Supplied material
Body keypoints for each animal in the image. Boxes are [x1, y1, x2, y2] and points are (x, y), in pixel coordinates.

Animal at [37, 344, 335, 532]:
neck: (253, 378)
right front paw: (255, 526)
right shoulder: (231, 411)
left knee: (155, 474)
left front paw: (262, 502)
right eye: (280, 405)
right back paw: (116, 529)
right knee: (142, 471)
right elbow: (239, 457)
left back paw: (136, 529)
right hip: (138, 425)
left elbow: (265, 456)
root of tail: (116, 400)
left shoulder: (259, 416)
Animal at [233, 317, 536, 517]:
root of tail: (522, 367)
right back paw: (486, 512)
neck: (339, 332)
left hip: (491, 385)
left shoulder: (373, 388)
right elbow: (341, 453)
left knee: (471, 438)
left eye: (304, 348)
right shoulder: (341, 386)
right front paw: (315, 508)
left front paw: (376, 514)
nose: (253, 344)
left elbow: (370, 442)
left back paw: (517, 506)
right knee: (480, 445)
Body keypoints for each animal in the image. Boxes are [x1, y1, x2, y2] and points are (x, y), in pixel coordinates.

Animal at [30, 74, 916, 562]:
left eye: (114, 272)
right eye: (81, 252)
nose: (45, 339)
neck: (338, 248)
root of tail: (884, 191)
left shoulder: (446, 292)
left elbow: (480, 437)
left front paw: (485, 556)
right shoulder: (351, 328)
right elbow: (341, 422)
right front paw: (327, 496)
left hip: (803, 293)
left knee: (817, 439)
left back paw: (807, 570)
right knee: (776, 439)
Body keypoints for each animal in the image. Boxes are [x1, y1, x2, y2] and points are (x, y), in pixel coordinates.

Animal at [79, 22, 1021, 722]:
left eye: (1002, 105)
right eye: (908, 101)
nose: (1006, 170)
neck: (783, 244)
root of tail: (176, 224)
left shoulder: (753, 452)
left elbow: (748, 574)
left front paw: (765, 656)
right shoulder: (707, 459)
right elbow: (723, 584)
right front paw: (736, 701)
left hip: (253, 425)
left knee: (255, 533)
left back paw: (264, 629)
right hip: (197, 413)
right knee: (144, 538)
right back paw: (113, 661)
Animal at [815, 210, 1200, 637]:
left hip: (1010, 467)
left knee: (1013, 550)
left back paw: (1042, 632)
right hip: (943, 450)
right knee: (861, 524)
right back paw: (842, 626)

Your objective
Output exactly the span of lines beginning at the first line of the records and ending at the line that holds "left shoulder: (259, 416)", inclusive, with no other text.

Solution for this task
Body keypoints for each animal in the image. Boxes are [x1, y1, x2, y2] and points are (x, y), in pixel coordinates.

Animal at [37, 344, 335, 532]:
neck: (253, 378)
right front paw: (255, 526)
right shoulder: (231, 411)
left knee: (155, 474)
left front paw: (262, 502)
right eye: (280, 405)
right back paw: (116, 529)
right knee: (142, 471)
right elbow: (239, 457)
left back paw: (136, 529)
right hip: (138, 425)
left elbow: (265, 456)
root of tail: (116, 400)
left shoulder: (259, 416)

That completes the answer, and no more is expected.